(Action item) Below, find each line holding "lines" and state how many there are, using the number alone.

>>>>

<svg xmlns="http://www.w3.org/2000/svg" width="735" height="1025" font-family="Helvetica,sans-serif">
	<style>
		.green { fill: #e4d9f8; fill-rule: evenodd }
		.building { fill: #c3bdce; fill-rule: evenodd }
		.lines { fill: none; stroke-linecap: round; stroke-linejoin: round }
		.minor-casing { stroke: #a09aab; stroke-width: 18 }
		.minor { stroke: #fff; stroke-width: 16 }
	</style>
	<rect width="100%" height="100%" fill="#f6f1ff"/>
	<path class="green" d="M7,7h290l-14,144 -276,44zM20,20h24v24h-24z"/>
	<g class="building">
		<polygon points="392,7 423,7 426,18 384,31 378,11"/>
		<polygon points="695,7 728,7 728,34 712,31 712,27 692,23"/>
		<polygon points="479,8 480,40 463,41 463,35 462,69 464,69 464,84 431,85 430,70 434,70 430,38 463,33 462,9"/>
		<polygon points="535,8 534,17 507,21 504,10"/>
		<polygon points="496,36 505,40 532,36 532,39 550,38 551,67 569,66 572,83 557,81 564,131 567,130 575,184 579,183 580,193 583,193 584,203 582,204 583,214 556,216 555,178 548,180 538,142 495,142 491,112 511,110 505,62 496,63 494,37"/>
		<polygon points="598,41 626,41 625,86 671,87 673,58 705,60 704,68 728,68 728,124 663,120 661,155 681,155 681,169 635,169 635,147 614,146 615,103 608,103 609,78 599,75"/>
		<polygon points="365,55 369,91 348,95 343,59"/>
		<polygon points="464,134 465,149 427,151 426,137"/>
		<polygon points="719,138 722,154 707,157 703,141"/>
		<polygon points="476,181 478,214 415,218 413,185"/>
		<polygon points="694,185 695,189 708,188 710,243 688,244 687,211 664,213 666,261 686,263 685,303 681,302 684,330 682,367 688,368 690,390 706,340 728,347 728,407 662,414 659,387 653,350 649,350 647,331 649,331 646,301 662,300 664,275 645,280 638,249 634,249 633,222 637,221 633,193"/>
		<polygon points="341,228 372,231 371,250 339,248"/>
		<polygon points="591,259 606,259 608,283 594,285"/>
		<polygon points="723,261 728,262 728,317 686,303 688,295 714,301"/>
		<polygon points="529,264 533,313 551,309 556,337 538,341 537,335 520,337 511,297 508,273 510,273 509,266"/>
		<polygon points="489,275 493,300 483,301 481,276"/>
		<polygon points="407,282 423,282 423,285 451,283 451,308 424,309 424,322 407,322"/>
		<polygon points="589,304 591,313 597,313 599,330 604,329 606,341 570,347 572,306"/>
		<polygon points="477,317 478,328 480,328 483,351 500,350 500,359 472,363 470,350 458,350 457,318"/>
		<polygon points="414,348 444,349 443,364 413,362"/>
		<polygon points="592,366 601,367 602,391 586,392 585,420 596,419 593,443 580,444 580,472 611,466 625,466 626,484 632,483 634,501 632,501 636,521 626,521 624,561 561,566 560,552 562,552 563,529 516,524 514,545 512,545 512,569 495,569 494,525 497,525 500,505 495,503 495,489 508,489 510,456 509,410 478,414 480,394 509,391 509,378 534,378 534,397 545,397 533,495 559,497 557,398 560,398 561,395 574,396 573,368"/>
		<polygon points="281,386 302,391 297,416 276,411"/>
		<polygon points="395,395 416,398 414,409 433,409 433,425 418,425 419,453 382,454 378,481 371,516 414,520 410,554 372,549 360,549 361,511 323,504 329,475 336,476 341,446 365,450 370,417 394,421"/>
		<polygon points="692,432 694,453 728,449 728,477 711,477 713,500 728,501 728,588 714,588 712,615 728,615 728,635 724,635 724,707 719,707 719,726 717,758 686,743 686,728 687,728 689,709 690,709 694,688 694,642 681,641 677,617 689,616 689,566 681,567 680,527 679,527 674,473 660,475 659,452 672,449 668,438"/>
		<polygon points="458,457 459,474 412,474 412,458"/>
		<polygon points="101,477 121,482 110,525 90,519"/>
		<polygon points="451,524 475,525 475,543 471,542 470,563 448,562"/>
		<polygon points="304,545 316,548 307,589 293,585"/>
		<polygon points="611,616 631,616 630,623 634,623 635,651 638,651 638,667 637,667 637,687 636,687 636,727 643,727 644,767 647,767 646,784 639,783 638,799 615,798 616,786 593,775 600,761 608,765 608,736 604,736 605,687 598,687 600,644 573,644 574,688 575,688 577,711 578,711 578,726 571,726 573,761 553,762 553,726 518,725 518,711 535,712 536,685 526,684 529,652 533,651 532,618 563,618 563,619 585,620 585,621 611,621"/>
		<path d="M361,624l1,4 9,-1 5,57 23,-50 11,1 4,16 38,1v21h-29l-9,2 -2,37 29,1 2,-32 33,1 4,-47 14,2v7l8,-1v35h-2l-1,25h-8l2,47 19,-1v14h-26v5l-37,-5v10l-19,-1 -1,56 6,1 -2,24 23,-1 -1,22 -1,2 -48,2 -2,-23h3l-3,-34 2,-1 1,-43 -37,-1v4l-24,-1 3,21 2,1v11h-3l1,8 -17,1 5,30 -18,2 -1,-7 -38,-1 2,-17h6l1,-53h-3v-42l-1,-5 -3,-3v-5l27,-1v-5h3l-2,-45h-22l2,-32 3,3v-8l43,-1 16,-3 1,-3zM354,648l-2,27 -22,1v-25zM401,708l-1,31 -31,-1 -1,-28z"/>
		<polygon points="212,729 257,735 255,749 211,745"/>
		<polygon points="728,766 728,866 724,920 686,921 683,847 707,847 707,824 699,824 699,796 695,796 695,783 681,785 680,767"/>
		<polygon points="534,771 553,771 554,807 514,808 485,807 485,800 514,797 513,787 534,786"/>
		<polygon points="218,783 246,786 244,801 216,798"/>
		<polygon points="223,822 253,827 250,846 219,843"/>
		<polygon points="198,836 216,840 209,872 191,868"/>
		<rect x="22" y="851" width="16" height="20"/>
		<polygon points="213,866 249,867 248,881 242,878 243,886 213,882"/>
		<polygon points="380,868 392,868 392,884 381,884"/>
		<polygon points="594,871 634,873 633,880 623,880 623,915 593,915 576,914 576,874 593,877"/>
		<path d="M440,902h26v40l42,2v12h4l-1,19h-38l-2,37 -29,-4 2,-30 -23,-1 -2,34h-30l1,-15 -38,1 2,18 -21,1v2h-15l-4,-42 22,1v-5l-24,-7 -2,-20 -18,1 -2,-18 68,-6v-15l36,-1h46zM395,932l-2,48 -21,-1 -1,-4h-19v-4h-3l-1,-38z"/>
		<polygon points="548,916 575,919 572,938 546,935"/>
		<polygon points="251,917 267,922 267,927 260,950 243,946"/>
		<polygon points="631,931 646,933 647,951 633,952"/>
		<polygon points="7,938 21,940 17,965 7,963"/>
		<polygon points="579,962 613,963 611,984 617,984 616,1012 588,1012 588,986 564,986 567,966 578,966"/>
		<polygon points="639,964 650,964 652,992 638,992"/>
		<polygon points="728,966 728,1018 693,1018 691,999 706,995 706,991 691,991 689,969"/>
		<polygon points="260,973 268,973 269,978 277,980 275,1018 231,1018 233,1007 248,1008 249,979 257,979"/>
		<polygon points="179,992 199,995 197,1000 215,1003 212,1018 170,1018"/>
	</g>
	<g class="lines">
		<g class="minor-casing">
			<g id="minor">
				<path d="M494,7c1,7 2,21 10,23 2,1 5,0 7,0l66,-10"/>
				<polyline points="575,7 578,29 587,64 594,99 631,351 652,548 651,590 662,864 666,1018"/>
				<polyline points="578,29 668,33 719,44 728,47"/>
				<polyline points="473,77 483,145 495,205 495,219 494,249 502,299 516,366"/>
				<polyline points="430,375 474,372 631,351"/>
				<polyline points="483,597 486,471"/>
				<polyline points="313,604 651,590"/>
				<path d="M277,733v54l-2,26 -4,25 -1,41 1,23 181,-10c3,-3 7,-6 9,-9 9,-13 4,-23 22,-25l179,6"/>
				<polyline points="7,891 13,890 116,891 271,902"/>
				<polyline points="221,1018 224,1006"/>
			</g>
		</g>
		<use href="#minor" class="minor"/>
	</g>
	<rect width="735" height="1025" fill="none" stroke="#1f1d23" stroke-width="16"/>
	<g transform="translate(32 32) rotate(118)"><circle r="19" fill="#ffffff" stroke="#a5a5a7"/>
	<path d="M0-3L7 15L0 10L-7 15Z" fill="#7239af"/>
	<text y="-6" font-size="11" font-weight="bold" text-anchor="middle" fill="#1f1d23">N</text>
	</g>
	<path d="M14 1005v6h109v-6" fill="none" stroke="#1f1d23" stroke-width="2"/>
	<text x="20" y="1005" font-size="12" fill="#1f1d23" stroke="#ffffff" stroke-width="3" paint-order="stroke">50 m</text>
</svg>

<<<<

(Output for this task) 2